TMIC-63. SINGLE CELL SEQUENCING OF RECURRENT GLIOBLASTOMA DEFINES CELLULAR STATES ASSOCIATED WITH THERAPY RESISTANCE

Abstract

Abstract Glioblastoma (GBM), an aggressive, primary tumor is composed of multiple clonal populations. Resistance to therapy is a hallmark of GBM, making it a deadly disease. Upon therapeutic stress, tumor heterogeneity and glial stem cell plasticity within the primary tumor contributes to reprogramming of the transcriptional activity. This alters the tumor landscape and generates therapy resistant clonal populations. Single cell RNA sequencing studies of primary GBM have defined various tumor cell states namely, the NPC-like (Neuronal precursor-like), OPC-like (oligodendrocyte precursor-like) and MES-like (mesenchymal-like) cellular states.

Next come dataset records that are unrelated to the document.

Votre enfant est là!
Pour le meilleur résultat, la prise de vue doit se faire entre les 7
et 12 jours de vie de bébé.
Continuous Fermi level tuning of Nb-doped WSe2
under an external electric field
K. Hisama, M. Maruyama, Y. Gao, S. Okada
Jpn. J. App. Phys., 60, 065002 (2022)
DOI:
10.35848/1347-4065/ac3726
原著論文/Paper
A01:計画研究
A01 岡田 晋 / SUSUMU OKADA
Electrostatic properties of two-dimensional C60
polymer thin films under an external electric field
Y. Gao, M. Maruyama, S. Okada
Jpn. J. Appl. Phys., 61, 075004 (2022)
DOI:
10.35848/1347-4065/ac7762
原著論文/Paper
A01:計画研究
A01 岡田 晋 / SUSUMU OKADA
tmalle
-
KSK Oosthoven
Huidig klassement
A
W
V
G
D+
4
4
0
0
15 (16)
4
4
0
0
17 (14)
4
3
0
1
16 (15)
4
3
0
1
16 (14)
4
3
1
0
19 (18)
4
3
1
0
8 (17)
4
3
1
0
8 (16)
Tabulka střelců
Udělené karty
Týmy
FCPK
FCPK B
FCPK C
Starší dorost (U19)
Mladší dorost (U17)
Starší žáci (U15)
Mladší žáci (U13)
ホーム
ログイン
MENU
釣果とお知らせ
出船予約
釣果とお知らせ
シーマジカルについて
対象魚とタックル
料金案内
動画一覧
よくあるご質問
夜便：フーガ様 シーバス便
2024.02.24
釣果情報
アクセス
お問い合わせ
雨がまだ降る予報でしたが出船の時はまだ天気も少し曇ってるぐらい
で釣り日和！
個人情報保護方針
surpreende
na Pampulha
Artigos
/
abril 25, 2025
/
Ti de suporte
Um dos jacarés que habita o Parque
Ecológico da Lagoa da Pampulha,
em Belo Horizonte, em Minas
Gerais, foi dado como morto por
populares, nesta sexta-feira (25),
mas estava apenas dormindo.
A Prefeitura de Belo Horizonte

These studies have also defined the immune components and the normal brain cells associated with primary GBM. Yet, there are no studies focused on the single cell analysis of recurrent GBM. To define the tumor landscape at recurrence, we performed single cell RNA sequencing of 180K cells from excised tumor tissue obtained from 11 patients after failure of therapeutic interventions. A corresponding cohort of 240K cells were sequenced from primary tumors obtained from 13 patients. We performed cellular state analyses of tumor cells in both the primary (~70K) and recurrent (~10K) samples. Primary GBM showed higher fractions of AC-like (0.55), compared to NPC-like (0.10), OPC-like (0.20) and MES-like (0.15). On the other hand, recurrent tissues have very low AC-like (0.09) but elevated NPC-like (0.23), OPC-like (0.40) and MES-like (0.27). This data shows a significant decrease in AC-like cells and corresponding increase in MES-like, OPC-like, NPC-like cells after recurrence. Within this dataset we also have matched longitudinal samples for analysis. We are currently performing trajectory analysis to identify genes and transcription programs activated during tumor recurrence. Experimentally, using known markers for the different cellular states we have also performed immunofluorescence analyses to validate the different cell states altered during recurrence. Our efforts to generate comprehensive recurrent GBM atlas will prove to be valuable to the GBM community.